It is widely held that the DMCA needs revisions; from abusing takedown notices to false assertions of copyright ownership the DMCA has more than its fair share of balancing issues. The new changes brought on by the passing of the Freedom and Innovation Revitalizing U.S. Entrepreneurship Act of 2007 (FAIR USE Act), in February of 07 has made some progress in addressing these problems with the DMCA.
1. "Making a compilation of portions of audiovisual works for educational use in a classroom. (While the Librarian's latest rulemaking included a similar exemption, that exemption is limited to film scholars.)
2. Skipping commercials or "personally objectionable content" in an audiovisual work.
3. Transmitting a work "over a home or personal network," but only to the extent that the circumvention does not interfere with DRM restrictions that prevent the uploading of the protected content to the Internet. (Thus, this exemption could not be used as a loophole to bypass the proposed broadcast flag content protection system.)
4. Gaining access to public domain works contained within a compilation "consisting primarily of works in the public domain."
5. Gaining access to works of "substantial public interest solely for purposes of criticism, comment, news reporting, scholarship, or research."
6. Enabling a library or archive to preserve a copy or replace a copy that is lost or stolen." (Text from http://pblog.bna.com/techlaw/2007/02/fair_use_act_of.html)
Michael Warnecke over at the E-Commerce and Tech Law Blog discusses the impact that the FAIR USE Act has on the DMCA and specifically the exemptions provided under the Act for fair use of copyrighted material. He points out that the major impact that the FAIR USE Act has upon the DMCA is the fact that there is no longer an exemption for the use of copyrighted material in making backup copies. This change affects the DMCA most profoundly because the removal of this exemption means that the act of backing up archiving copyrighted material for later use is now a copyright infringing act, punishable by law.

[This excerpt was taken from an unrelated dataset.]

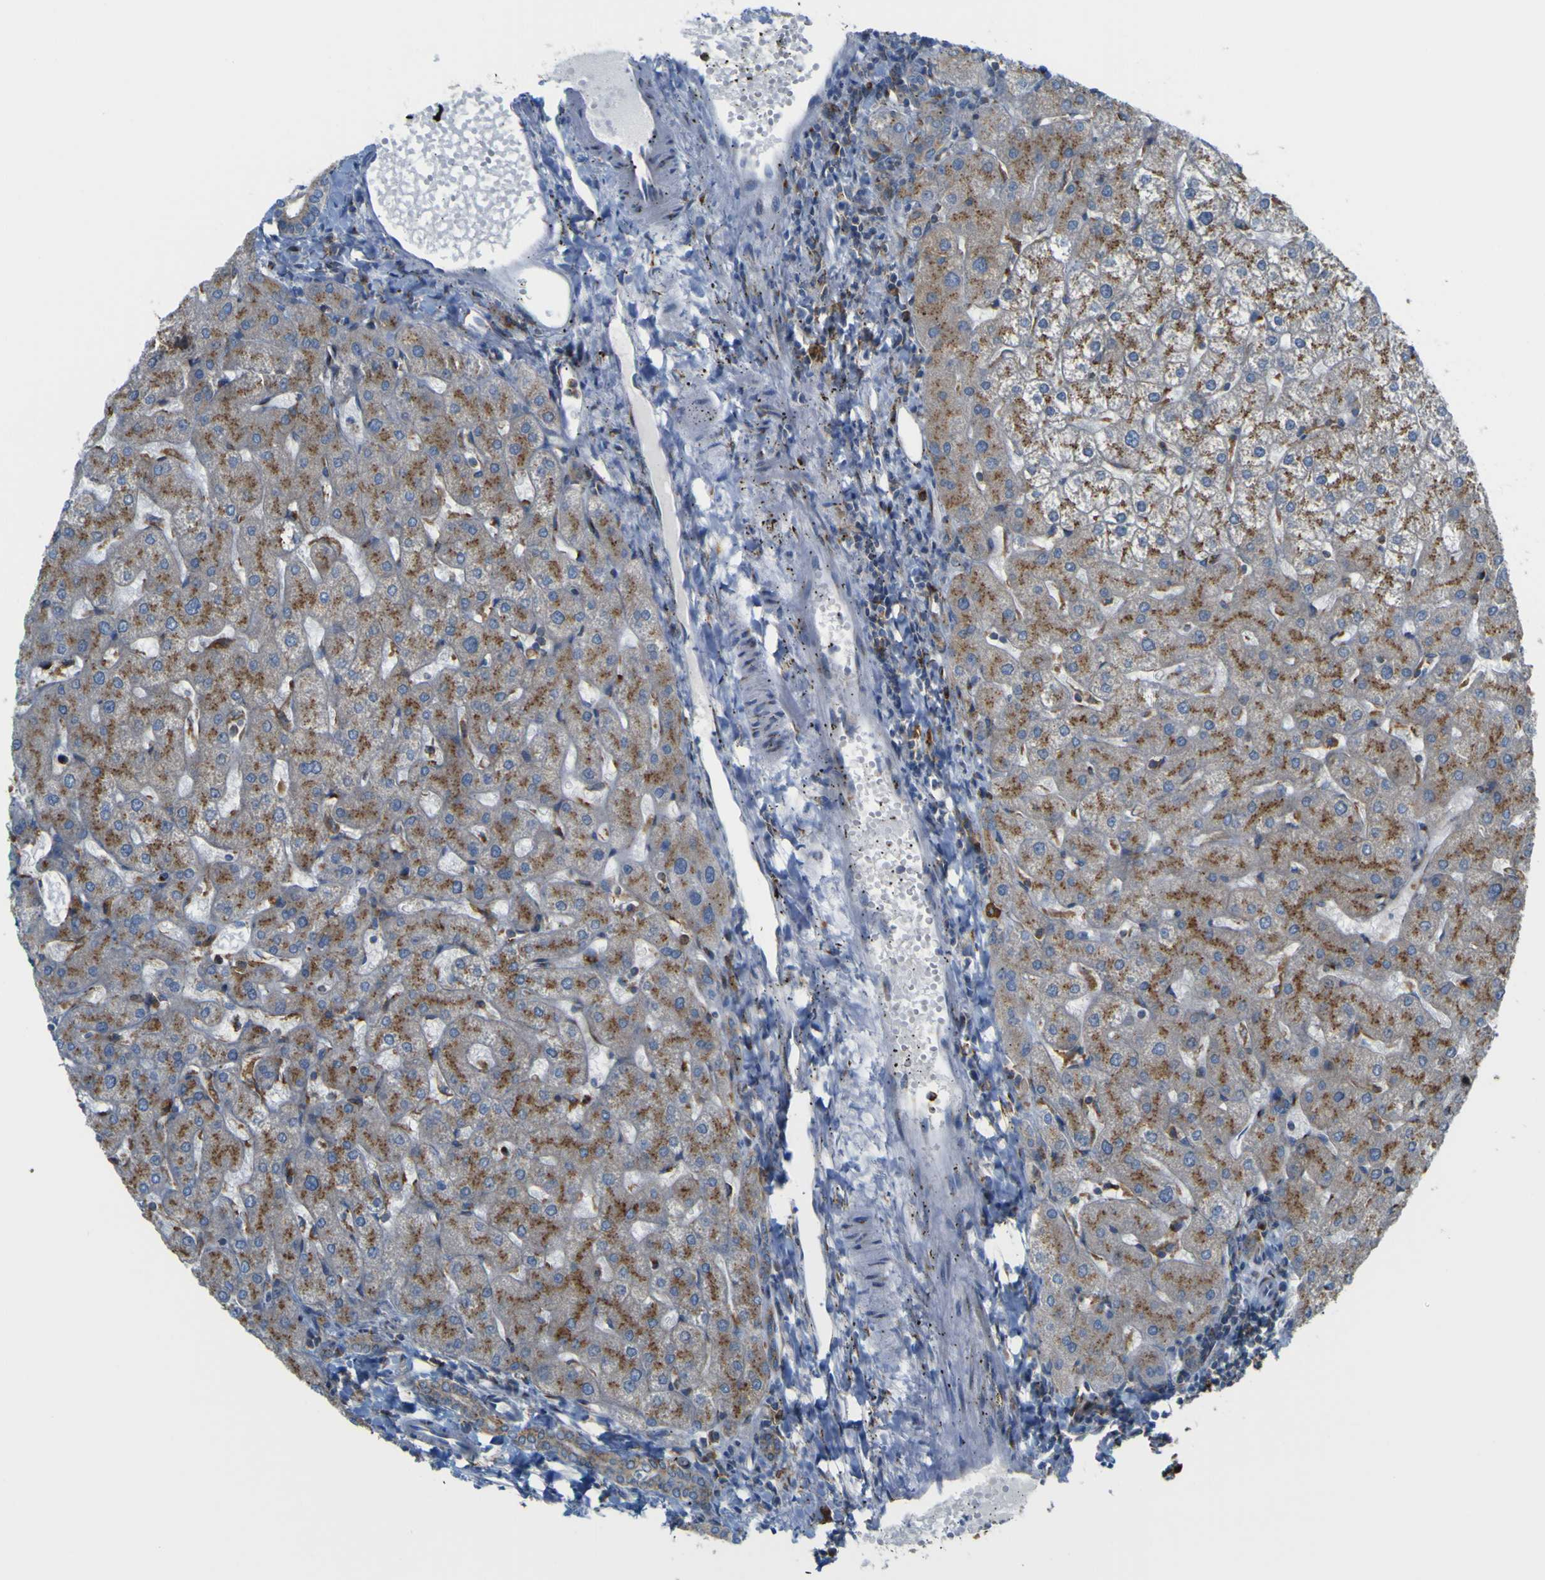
{"staining": {"intensity": "moderate", "quantity": ">75%", "location": "cytoplasmic/membranous"}, "tissue": "liver", "cell_type": "Cholangiocytes", "image_type": "normal", "snomed": [{"axis": "morphology", "description": "Normal tissue, NOS"}, {"axis": "topography", "description": "Liver"}], "caption": "Immunohistochemistry histopathology image of unremarkable human liver stained for a protein (brown), which demonstrates medium levels of moderate cytoplasmic/membranous expression in about >75% of cholangiocytes.", "gene": "IGF2R", "patient": {"sex": "male", "age": 67}}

Michael also makes the observation that “skipping commercials or ‘personally objectionable content’ in an audiovisual work does not authorize consumers to make backup DVDs for archival or any other purpose.” What this means is that the main loophole that consumers have used to copy DVDs or Audio CDs is now closed, unless of course you plan on creating a copy only in order to skip objectionable content and then destroy the copy afterwards.